Exercise brief: The span to repeat in the listing below runs from the line containing "SITE-75, status: Merged -> Ready" to the line containing "SITE-167, status: In dev -> Code review", inclusive. Repeat it exactly, and only it.

Materials provided:
+---+
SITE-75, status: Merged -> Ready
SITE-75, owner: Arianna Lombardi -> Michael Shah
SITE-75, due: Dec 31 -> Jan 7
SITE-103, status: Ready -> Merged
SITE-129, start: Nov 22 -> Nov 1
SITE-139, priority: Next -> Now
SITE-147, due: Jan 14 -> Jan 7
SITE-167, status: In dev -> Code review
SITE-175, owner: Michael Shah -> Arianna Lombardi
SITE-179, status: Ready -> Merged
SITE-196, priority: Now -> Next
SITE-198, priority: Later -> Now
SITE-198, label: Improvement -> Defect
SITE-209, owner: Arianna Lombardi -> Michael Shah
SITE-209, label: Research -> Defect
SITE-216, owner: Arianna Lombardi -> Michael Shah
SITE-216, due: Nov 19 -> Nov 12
+---+
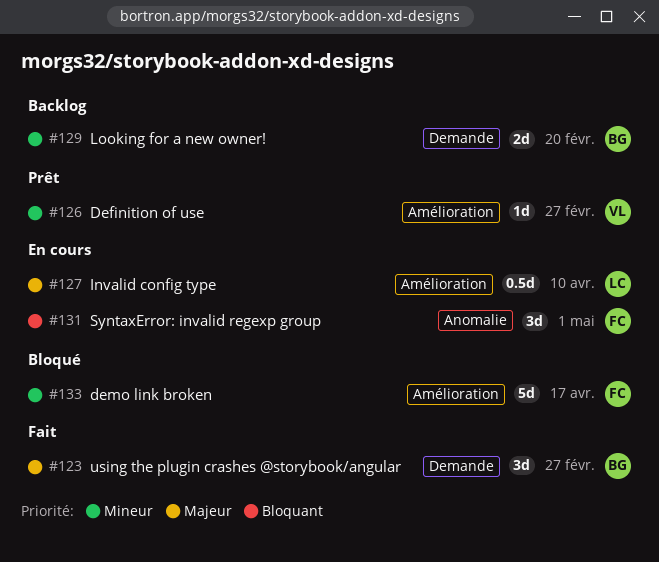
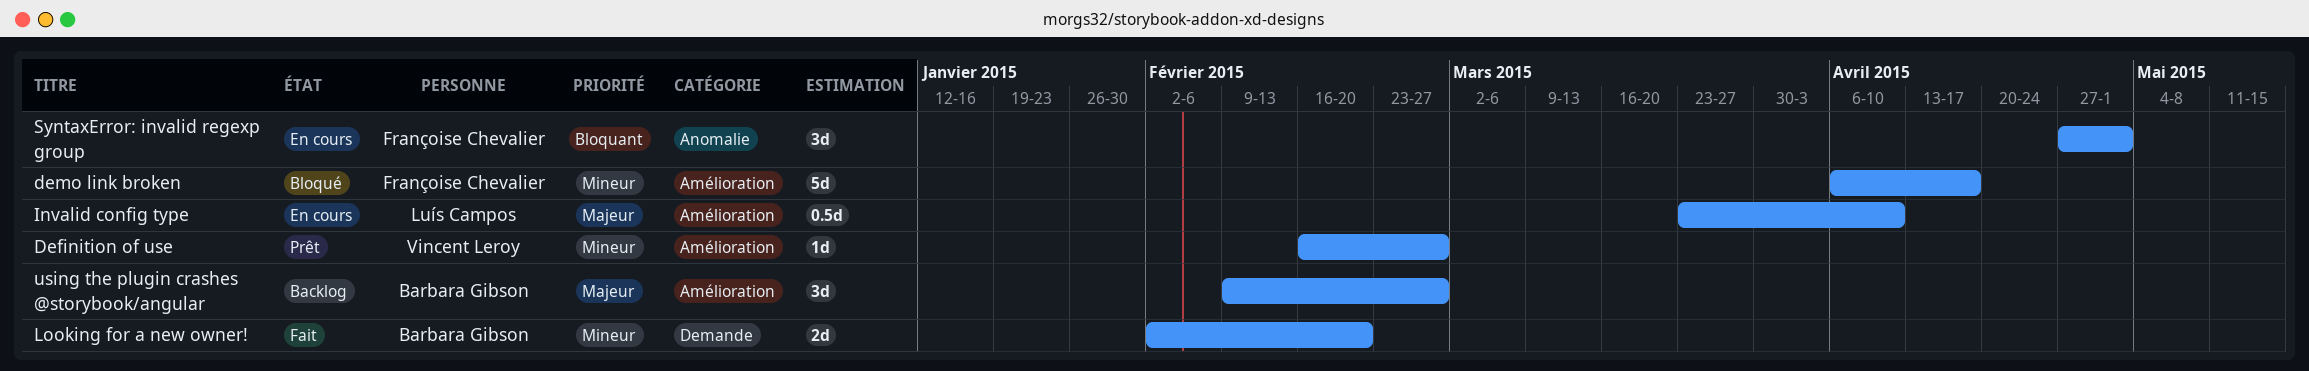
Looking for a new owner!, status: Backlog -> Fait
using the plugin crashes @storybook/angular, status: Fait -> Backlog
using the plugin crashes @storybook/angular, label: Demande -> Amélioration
+---+
Expected answer:
SITE-75, status: Merged -> Ready
SITE-75, owner: Arianna Lombardi -> Michael Shah
SITE-75, due: Dec 31 -> Jan 7
SITE-103, status: Ready -> Merged
SITE-129, start: Nov 22 -> Nov 1
SITE-139, priority: Next -> Now
SITE-147, due: Jan 14 -> Jan 7
SITE-167, status: In dev -> Code review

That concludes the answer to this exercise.